Yesterday, the U.S. District Court for the Southern District of Georgia granted a nationwide preliminary injunction against enforcement of Executive Order 14042 involving the vaccine mandate for federal contractors. The decision adds to a string of cases decided in the past few weeks blocking vaccine requirements issued by the administration. We have attached a link to the case  here. Federal courts have now blocked the Occupational Safety and Health Administration's (OSHA) Emergency Temporary Standard with its vaccinate-or-test mandate and the vaccination requirement for healthcare workers contained in an interim final rule issued by the Centers for Medicare & Medicaid Services (CMS).

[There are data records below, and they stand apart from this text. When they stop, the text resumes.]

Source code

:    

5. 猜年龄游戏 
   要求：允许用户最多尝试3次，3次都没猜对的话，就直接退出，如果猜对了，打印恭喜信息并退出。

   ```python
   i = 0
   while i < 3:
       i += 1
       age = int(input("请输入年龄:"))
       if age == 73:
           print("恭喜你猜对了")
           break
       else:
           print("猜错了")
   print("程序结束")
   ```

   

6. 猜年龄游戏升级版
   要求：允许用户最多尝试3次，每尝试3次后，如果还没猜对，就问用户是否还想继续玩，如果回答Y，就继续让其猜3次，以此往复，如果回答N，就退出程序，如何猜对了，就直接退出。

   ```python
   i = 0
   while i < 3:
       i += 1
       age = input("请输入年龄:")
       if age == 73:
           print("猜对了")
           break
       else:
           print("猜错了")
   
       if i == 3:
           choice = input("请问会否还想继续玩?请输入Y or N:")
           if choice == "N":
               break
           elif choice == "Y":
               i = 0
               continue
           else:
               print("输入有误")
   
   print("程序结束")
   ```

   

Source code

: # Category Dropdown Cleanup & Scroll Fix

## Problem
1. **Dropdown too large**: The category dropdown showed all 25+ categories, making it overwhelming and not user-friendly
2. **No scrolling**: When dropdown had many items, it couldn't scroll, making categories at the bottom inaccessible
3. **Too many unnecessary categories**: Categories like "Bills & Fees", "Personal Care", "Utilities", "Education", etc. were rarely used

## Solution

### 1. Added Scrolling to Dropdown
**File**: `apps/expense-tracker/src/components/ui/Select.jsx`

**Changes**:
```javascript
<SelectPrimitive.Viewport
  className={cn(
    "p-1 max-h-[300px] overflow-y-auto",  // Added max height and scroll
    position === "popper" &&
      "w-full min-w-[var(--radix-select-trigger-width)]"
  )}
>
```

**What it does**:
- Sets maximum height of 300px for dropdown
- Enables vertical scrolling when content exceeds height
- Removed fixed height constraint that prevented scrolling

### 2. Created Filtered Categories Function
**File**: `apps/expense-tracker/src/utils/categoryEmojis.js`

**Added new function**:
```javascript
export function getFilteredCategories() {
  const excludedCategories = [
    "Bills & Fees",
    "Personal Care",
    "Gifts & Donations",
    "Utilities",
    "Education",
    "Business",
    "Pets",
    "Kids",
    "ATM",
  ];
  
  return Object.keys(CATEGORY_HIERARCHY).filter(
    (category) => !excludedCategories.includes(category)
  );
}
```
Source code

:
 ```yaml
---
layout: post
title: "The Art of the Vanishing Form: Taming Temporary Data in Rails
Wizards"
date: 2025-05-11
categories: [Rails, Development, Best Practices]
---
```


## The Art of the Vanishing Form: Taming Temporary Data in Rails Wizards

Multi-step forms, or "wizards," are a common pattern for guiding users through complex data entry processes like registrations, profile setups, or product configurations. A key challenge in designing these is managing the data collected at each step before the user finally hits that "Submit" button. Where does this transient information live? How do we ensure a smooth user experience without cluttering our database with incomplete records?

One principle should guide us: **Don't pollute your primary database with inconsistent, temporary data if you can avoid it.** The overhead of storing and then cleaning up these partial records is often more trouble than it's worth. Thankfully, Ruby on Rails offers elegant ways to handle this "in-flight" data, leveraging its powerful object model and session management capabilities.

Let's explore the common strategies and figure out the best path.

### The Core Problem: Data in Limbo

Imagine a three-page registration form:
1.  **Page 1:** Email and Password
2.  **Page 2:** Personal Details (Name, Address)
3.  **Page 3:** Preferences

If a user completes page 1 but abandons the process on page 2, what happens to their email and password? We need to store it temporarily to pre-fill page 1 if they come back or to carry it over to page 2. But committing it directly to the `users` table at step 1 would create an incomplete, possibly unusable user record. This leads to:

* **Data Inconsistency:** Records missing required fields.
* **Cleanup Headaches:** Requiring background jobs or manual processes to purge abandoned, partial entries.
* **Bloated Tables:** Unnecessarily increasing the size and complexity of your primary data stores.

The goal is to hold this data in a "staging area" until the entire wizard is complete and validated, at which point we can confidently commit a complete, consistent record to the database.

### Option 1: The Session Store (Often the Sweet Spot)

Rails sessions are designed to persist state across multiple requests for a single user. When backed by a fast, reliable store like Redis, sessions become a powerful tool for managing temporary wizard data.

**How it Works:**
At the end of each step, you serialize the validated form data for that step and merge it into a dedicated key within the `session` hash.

In the court's decision from yesterday, Judge Stan Baker held that “Plaintiffs have a likelihood of proving that Congress, through the language it used, did not clearly authorize the President to issue the kind of mandate contained in EO 14042, as EO 14042 goes far beyond addressing administrative and management issues in order to promote efficiency and economy in procurement and contracting, and instead, in application, works as a regulation of public health, which is not clearly authorized under the Procurement Act.” Opinion at 20. The court also held that the risk of losing contracts, complying with a regulation later held invalid, along with the time and cost of compliance efforts, constitute irreparable harm. Unlike the decision from last Tuesday on EO 14042 from the Eastern District of Kentucky, Judge Baker issued a nationwide injunction.

It will be interesting to see how the administration handles this collection of adverse decisions on its vaccination mandate requirements. We should expect that it will appeal Judge Baker's decision to the Eleventh Circuit. In the meantime, the decision throws the contracting process involving EO 14042 into disarray. For the time being, the administration is barred from attempting to compel federal contractors to accept contract clauses requiring that their workforces be vaccinated. Employers also can suspend steps to mandate that their workforces become vaccinated. Though they also could decide that they nonetheless wish to require that employees to be vaccinated, employers should be mindful of state laws in Florida, Texas and elsewhere that bar vaccine mandates, which, for the time being, are no longer subject to federal preemption now that the Executive Order and other federal mandates are stayed.

Presumably, there will at some point be more clarity in regard to the ultimate enforceability of the administration's vaccine mandates. That may still be weeks or months away, and probably will not come until the various cases are decided by the Supreme Court.